The Risk Manager, Summer 2006
In their June 19, 2006 National Law Journal article “Enlightening Clients” Mary Kay Kisthardt and Barbara Handschu outline a comprehensive approach for keeping divorce clients well informed. The authors advocate demystifying the process with the following advice:
- Be sure the client understands what retainers are and what they cover. Explain in the letter of engagement as appropriate:
- when replenishment of a retainer is required;
- whether an additional retainer is required for trial preparation;
- that an ‘evergreen’ retainer requires the client to pay bills as they accrue with the initial retainer covering final billing; and
- that failure to comply with the retainer requirement during pending litigation will cause the lawyer to apply to the court for permission to withdraw.
- Describe the divorce litigation process to the client orally and in writing.

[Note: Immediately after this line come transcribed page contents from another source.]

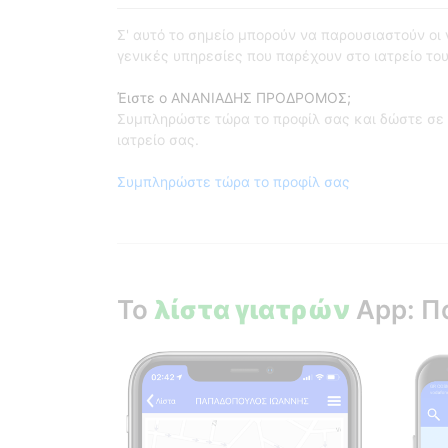
Σ' αυτό το σημείο μπορούν να παρουσιαστούν οι γι
γενικές υπηρεσίες που παρέχουν στο ιατρείο του
Έιστε ο ΑΝΑΝΙΑΔΗΣ ΠΡΟΔΡΟΜΟΣ;
Συμπληρώστε τώρα το προφίλ σας και δώστε σε 
ιατρείο σας.
Συμπληρώστε τώρα το προφίλ σας
Το
λίστα γιατρών
App: Π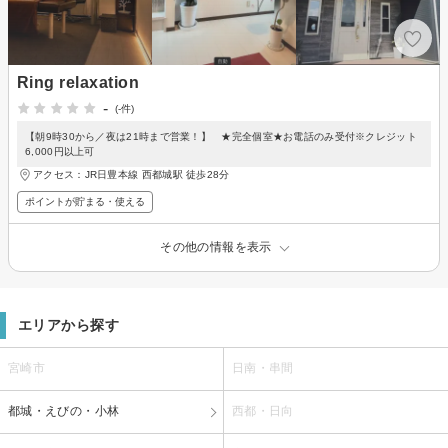
Ring relaxation
-
(-件)
【朝9時30から／夜は21時まで営業！】 ★完全個室★お電話のみ受付※クレジット
6,000円以上可
アクセス：JR日豊本線 西都城駅 徒歩28分
ポイントが貯まる・使える
その他の情報を表示
エリアから探す
宮崎市
日南・串間
都城・えびの・小林
西都・日向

Provide the client an outline of the process if that is helpful. Give the client articles and publications on divorce litigation. The authors recommend the American Academy of Matrimonial Lawyers’ Divorce Manual: A Client Handbook.
- Copy clients on all documents regarding their case including pleadings, court orders, and all correspondence. Send the client copies of memorandums for the file concerning any in-person, telephone, and e-mail communications with the courts, opposing counsel, and third parties. When forwarding documents be sure to include an explanatory letter or note to ensure client understanding. If the forwarded document requires input from the client, be sure to make that clear to the client in the forwarding letter or note.

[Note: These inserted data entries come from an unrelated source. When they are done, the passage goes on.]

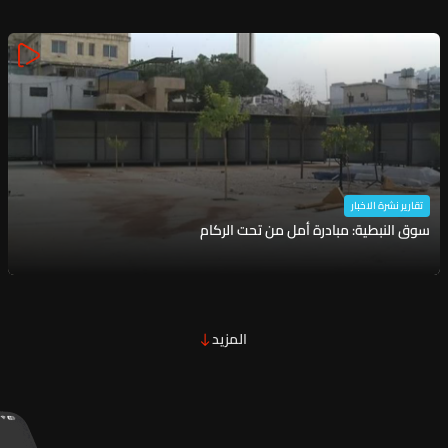
تقارير نشرة الاخبار
سوق النبطية: مبادرة أمل من تحت الركام
المزيد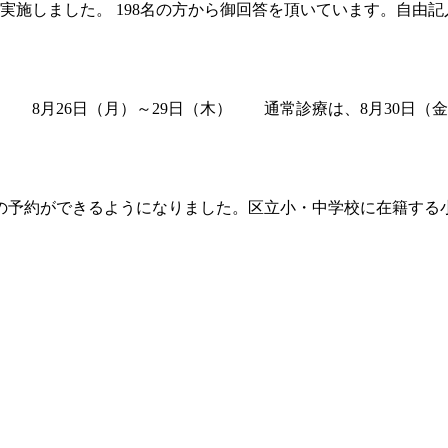
を実施しました。 198名の方から御回答を頂いています。自
 8月26日（月）～29日（木） 通常診療は、8月30日
慣病の予約ができるようになりました。区立小・中学校に在籍す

- Promptly return client telephone calls. Establish an office procedure in which a paralegal or legal secretary returns the client’s call when the lawyer is unavailable. That person should coordinate a time with the client and lawyer when the lawyer will return the call.
- Be cautious in forecasting how expeditiously the matter will proceed. Do not underestimate the time required thereby raising the client’s expectations and corresponding anxiety when the process takes longer.
- If feasible, designate a paralegal or other member of the office to provide the client regular case status updates. Be sure to explain this arrangement to the client and the billing considerations; i.e., lawyer hourly fee or paralegal hourly fee.
- Inform the client about alternative dispute resolution procedures applicable to the matter. These procedures are often helpful in cases involving domestic violence.